(Extracted page text data)
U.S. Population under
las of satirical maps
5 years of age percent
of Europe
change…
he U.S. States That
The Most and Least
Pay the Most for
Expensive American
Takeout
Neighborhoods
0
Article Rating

INSTRUCTION: Reproduce every line in the rows above, character for character.

YOUR RESPONSE:
U.S. Population under
las of satirical maps
5 years of age percent
of Europe
change…
he U.S. States That
The Most and Least
Pay the Most for
Expensive American
Takeout
Neighborhoods
0
Article Rating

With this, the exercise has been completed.